Posted: Tue Aug 23, 2016 10:00 am UTC
by lorb
Scrapy is pretty much exactly the right tool for this. Use scrapy-cloud and they also deal with avoiding the blacklisting for you, if what you do is legal/sane. If you really need to scrape so many URLs that concurrency is unavoidable and a concern they deal with that too, but you will have to get one of the paid-for plans.

Re: Is Scrapy overkill for this kind of task?

Posted: Wed Aug 24, 2016 12:43 am UTC
by jacques01
Could you explain why Scrapy is the right tool for this task?

My understanding is that Scrapy is good if you're doing actual crawling, i.e.:

1. Start from a predetermined group of seed urls
2. Put these into your URL pool.
3. For each url in your URL pool:
a.
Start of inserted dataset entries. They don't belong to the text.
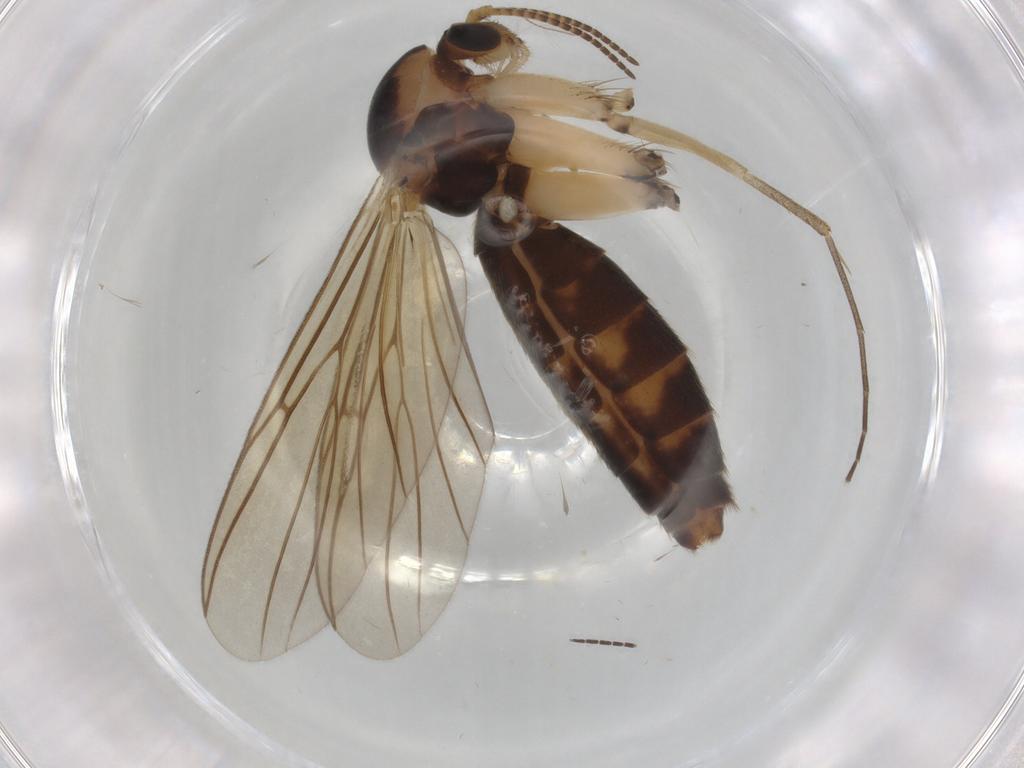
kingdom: Animalia
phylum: Arthropoda
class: Insecta
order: Diptera
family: Mycetophilidae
Get the page HTML
b. Do something with the HTML
c. Find other URLs to add to the pool

I'm only doing step a.). That is, my list of URLs will never change based on what the spider discovers, because it's not discovery. It's just scraping.

What advantages does Scrapy offer for just getting HTML versus the approach I outlined above?

Re: Is Scrapy overkill for this kind of task?

Posted: Wed Feb 08, 2017 2:03 pm UTC
by lorb
It offers the advantage of not having to build the whole tech stack that you outlined. You just run scrapy and don't do b) and c). All you need is to install scrapy and write a python snippet of code that is about 10 lines, or run it from scrapy cloud and you don't even have to install anything. I can't imagine anything that you built yourself being easier/better.